Pièges naturels ou destruction des nids : comment le Pays de Grasse fait face à l’invasion des frelons asiatiques
En 2026, l’invasion du frelon asiatique progresse jusqu’aux zones d’altitude du Pays de Grasse, menaçant gravement les abeilles et la biodiversité. Face à ce fléau environnemental, l’association Selva à Gourdon défend l’efficacité des pièges sélectifs naturels pour capturer les reines, tandis que la Communauté d’agglomération du Pays de Grasse (CAPG) déploie un plan d’aide financière pour inciter les habitants à détruire les nids.
Une invasion préoccupante
Arrivé en France vers fin 2004, le frelon asiatique, originaire de la région de Shanghai, a conquis 80 % du territoire français, hormis les zones de haute altitude.

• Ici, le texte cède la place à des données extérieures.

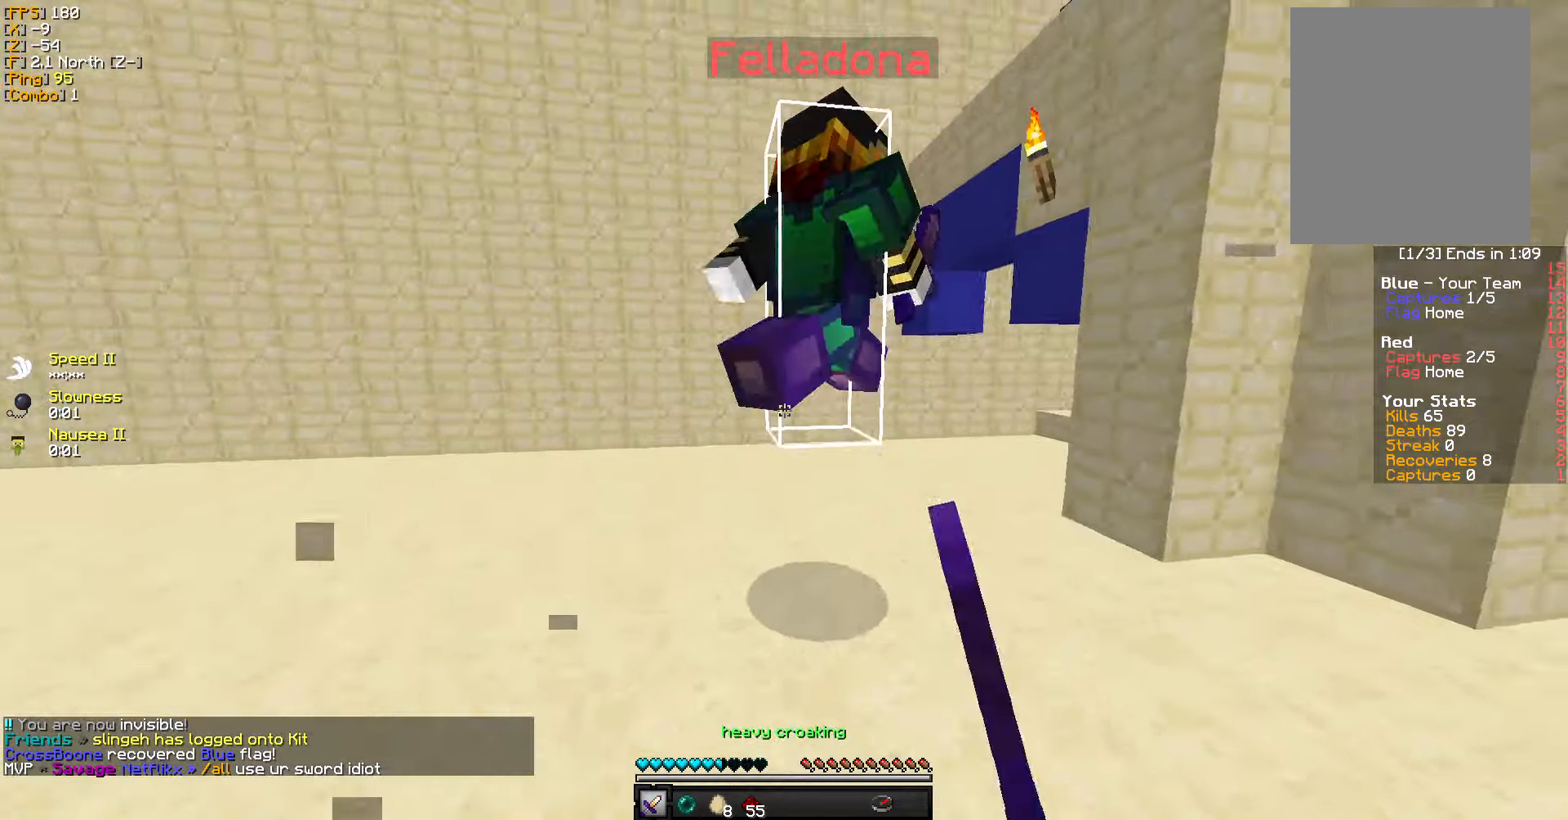
{"keys": ["w"], "mouse": ["left"], "events": [[50, "d", "up"], [100, "mouse_left", "up"], [150, "mouse_left", "down"], [250, "mouse_left", "up"], [300, "mouse_left", "down"], [384, "mouse_left", "up"], [450, "mouse_left", "down"]]}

En 2026, on estime entre 200 000 et 350 000 nids sur l’ensemble du territoire. Long de 17 à 25 mm (30 mm pour les reines), cet hyménoptère est plus petit que le frelon européen. Au début du printemps, lorsque la température nocturne ne descend plus sous 10 °C, la fondatrice sort de sa phase de diapause et bâtit un nid primaire de 10 à 15 cm de diamètre. Après plusieurs semaines, avec l’aide des ouvrières, elle construit un nid secondaire, souvent suspendu au sommet d’un arbre, mais aussi entre un volet et une fenêtre, sous la génoise d’un toit, dans un cabanon, un tronc creux ou un buisson. Un nid peut mesurer jusqu’à un mètre de hauteur sur 70 cm de diamètre et abriter jusqu’à 2 500 individus.
Un désastre écologique
Prédateur et charognard opportuniste, le frelon asiatique chasse une grande diversité d’insectes. Un seul frelon peut capturer et tuer soixante-dix abeilles. L’ampleur des dégâts est colossale : raréfaction des oiseaux, attaques sur les mésanges et leurs oisillons, et même des agriculteurs contraints de polliniser les courgettes à la main. En France, la durée de vie d’une colonie est de six à huit mois, selon les régions et l’altitude. La fondatrice meurt entre fin octobre et début décembre. Rappelons que 80 % des plantes et 85 % des cultures agricoles dépendent des pollinisateurs, dont l’abeille.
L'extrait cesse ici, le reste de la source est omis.